Иван Петрович без охоты пожевал кусочек плавленого сыра, завалявшийся в холодильнике, подогрел чай. В квартире стояла невероятная тишина — ни криков, ни чужих мыслей. Пустота. И от этой пустоты стало Крабову не по себе, захотелось куда-то пристроиться, но с непременным условием, что сначала его пожалеют и признают невиновным во всем случившемся.
Иван Петрович походил из угла в угол, потом почитал газету, и она показалась ему такой же пресной и безвкусной, как чай или плавленый сырок.
«Поваляюсь», — решил он и почему-то отправился на диван в комнату сына. Здесь пахло Игорьком и было как-то спокойней.
Иван Петрович прилег и долго изучал потолок.
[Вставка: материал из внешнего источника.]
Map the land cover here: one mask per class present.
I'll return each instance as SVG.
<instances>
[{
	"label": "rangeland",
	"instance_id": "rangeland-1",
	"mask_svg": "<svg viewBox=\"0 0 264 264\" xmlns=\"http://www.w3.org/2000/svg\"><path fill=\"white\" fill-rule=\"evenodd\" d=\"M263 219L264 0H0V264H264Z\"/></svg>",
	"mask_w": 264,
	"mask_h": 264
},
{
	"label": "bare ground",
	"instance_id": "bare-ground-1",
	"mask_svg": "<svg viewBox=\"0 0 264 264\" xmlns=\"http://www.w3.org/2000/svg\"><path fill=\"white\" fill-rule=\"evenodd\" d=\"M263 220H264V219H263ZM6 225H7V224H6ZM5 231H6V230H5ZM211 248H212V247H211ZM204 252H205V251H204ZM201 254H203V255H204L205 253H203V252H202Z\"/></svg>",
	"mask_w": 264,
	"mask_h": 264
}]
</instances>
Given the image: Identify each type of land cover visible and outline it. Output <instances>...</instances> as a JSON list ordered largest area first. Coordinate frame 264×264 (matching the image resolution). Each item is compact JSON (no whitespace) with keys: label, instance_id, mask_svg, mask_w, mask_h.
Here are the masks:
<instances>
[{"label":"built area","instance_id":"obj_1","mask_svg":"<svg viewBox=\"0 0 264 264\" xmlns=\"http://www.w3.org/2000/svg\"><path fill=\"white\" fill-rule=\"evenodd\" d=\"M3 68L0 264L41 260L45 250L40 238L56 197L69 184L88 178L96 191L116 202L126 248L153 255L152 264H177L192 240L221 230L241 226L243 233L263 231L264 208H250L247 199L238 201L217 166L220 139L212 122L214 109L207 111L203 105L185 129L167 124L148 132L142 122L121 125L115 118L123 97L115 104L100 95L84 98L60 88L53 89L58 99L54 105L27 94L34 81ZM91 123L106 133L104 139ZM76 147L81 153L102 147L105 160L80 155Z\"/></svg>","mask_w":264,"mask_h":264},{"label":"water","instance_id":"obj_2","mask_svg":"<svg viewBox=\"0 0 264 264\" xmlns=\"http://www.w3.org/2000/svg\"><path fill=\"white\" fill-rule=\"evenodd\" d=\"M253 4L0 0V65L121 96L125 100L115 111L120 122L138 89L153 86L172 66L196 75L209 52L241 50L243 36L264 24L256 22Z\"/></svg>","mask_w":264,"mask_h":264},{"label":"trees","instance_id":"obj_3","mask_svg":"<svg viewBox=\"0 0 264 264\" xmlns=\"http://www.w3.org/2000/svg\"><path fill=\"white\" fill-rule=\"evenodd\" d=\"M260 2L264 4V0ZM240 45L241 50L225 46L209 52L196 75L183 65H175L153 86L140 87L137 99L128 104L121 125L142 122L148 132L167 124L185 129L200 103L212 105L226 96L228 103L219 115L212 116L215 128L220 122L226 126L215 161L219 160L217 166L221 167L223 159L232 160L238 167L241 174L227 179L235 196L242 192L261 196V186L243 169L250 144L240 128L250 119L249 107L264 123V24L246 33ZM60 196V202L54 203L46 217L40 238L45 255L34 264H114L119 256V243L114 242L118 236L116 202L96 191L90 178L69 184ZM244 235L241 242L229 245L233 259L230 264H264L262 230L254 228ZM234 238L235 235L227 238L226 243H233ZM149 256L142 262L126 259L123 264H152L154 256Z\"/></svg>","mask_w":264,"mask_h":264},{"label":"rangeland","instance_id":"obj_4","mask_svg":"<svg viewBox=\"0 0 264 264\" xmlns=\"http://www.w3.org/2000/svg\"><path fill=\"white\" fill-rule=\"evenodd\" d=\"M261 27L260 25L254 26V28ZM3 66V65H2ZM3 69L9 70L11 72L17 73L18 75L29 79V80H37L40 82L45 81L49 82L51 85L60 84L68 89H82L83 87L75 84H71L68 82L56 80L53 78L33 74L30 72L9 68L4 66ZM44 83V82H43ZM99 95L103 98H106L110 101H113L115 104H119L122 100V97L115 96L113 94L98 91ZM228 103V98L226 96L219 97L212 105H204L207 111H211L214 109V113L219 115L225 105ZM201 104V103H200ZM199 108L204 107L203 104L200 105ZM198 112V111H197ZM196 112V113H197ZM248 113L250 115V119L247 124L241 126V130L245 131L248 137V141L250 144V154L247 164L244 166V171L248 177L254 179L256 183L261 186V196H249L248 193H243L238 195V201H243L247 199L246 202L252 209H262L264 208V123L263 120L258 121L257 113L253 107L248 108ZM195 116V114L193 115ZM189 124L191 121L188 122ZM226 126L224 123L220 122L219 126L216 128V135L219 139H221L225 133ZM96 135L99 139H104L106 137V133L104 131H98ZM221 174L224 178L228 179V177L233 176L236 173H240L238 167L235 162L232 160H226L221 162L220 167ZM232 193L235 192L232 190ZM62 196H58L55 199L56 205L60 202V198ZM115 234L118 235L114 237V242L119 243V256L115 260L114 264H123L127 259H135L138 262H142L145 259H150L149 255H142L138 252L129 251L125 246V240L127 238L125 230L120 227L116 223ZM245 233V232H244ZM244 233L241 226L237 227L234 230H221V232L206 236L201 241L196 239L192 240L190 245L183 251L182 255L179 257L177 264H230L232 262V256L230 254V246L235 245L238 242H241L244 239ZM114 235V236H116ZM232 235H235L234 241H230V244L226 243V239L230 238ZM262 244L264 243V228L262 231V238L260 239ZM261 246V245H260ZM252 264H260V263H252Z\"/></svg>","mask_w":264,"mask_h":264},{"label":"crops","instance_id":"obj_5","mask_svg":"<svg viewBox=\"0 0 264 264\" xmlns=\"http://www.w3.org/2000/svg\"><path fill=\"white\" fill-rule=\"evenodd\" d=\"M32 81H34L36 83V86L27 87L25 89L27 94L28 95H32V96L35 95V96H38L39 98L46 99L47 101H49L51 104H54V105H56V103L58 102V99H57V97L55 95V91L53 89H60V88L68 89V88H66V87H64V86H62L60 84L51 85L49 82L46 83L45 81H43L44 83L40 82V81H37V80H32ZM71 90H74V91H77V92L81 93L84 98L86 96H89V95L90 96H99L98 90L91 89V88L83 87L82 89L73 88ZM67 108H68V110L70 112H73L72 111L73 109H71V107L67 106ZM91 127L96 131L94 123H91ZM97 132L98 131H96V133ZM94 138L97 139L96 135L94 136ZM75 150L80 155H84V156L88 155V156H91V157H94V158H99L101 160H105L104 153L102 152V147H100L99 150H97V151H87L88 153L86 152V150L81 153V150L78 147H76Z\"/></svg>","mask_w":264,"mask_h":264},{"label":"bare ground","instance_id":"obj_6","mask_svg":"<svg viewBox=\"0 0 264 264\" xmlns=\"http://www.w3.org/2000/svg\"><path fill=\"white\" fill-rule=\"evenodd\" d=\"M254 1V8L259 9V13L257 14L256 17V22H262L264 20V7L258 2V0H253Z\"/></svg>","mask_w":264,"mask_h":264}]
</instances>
Как попал в руки к нему Игорев револьвер, почти всамделишный кольт? Иван Петрович приставил кольт к виску и подумал, что вышла бы недурственная сцена, что многие бы вспомнили о нем и пожалели. От этой мысли сделалось теплей. Впрочем, многие ли? Он отбросил руку с кольтом подальше, глубоко вздохнул и погрузился в дрему, постепенно утащившую его в странный, ни на что не похожий сон.
Сначала в пульсирующем многолепестковом синем вихре явилась перед ним Фанечка Ломацкая, явилась, чтобы погрозить изящным пальчиком и сказать:
— Вы подсматриваете куда не следует, Иван Петрович. Нехорошо это. Что Семен Павлович скажет?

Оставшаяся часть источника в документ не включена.